In August of 1977, during my first week at the School of Biblical Studies, I met a young, spiritually minded, intelligent, and caring woman who was also in her first week at school. Within two weeks of our first meeting, we decided we wanted to get married. We went through 6 weeks of premarital counseling and with the support of our counselor we were wed on November 13, 1977, just 10 weeks after we met. Many were skeptical and concerned (and rightly so, from their perspective). But we were sure. For 45 years now we made the road by walking on it together. It’s had its ups and downs, its mountain peak highs and down in the valley lows, but we’ve walked through it all together.

For the first several years of our life together, we made our own road. Some choices we made have proven to be the best ones at the time and since, while others were perhaps not so. By 1988, we had moved seven times living for brief periods of time in West Monroe, LA (2 years), Jonesville, LA (14 months), Valley Center, CA (4 months), Monroe, WA (13 months), Pittsfield, IL (4 months), Kirksville, MO (1 & ½ years), and Kingston, Ontario (4 & ½ years). I worked as a minister for much of that time, but also in a car wash, as an orange picker, in a shoe factory, and as a nursing assistant. We were blessed with our two sons during the first 3 years of our marriage.

When we moved to Toronto in July 1988, I was a 2nd year nursing student at the U of T and Sara was working as a special education teacher. We moved to become part of a movement in which we thought we could best live out our faith and make a difference. What we didn’t realize until much later is that by joining this movement we would gradually give up making our own road. We (or perhaps I) more and more began to rely on somebody, somewhere figuring things out and telling us what to do, for we had become part of a hierarchical movement that became a hierarchical institution and ultimately we became part of that hierarchy.
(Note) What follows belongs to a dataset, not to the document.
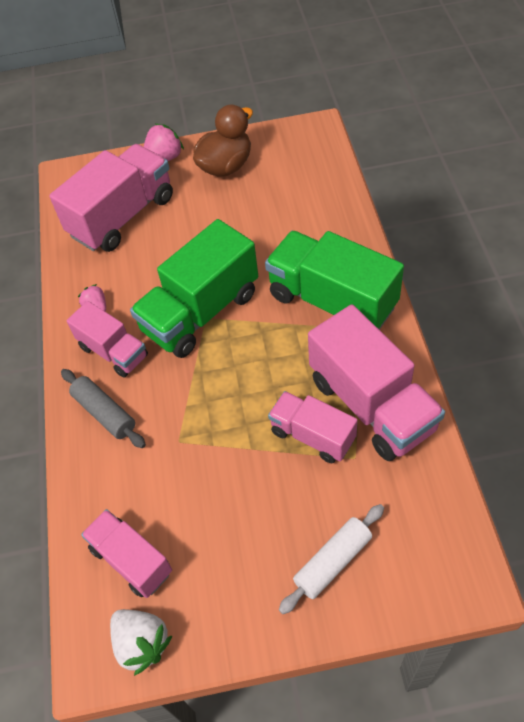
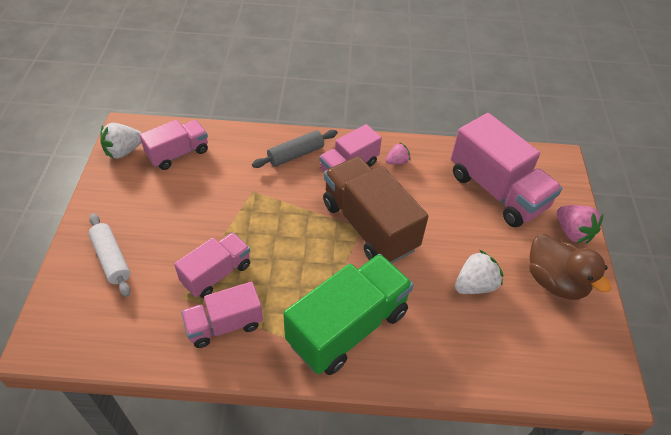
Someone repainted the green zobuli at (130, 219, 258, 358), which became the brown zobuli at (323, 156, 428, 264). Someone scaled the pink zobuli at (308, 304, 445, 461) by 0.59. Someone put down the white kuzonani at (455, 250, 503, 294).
In those years we (or perhaps I) chose to let others make the road we walked and, in the process, I lost sight of why and how I had become a Jesus follower in the first place.

About 12 years ago – it’s hard to be precise – I began to gradually make the road I chose to walk, which ultimately led to leaving our hierarchical ministry positions. Since 2016 we’ve been making the road we are walking. I’m a retired pastor who has pursued my passion for learning and Sara has pursued her passion for helping troubled and hurting people through counseling. It is not an easy road and I’m sure that many of my friends and previous associates do not understand the decisions we’ve made and may even see us as having “forsaken the faith.” However, as in our early years together, we are not waiting passively “for history to happen to us”; we have once again become “protagonists in our own story and we are making our road by walking.”

The context of the McLaren quote above is that we are all “unfinished and in the making.” We all have “the capacity to move forward” on the road of our making as we see fit, and even “the freedom to stagnate and even regress.” Thus, while we value and seek advice from people we respect and trust as we walk our road, we are not “waiting on others to figure things out and tell us what to do.” That is how we made the most significant decisions in our early 20s and 30s, and now again in our 60s. We are making the road by walking and encouraging, and hopefully helping, others to do the same.